### Instructions to follow
Among the entries below, extract exactly the lines that run from the one with "1- **abgeschlossen** (VPC, 8)Tokens" through the one with "## Sentence No. 1836", both ends included.

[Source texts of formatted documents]
◇ ◇ ◇ ◇ ◇ ◇ ◇

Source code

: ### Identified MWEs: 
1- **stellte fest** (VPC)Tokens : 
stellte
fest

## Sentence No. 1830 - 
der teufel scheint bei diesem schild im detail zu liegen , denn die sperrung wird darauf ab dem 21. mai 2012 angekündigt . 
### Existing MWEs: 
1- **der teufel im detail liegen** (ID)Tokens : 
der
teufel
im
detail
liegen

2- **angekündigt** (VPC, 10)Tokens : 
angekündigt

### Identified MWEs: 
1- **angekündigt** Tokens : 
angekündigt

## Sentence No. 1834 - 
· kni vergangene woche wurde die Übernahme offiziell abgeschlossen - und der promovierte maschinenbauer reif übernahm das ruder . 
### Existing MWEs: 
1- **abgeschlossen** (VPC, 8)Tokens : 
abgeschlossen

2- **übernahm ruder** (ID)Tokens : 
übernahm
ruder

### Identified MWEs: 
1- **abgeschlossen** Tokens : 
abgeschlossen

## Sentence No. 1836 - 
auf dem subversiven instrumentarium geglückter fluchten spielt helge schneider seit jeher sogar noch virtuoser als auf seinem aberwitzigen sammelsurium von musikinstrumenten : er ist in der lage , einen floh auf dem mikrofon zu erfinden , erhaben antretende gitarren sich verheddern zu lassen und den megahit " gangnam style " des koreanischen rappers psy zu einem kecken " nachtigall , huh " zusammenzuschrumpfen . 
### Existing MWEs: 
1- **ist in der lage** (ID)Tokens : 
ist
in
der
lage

◇ ◇ ◇ ◇ ◇ ◇ ◇

### Output for this task
1- **abgeschlossen** (VPC, 8)Tokens : 
abgeschlossen

2- **übernahm ruder** (ID)Tokens : 
übernahm
ruder

### Identified MWEs: 
1- **abgeschlossen** Tokens : 
abgeschlossen

## Sentence No. 1836 - 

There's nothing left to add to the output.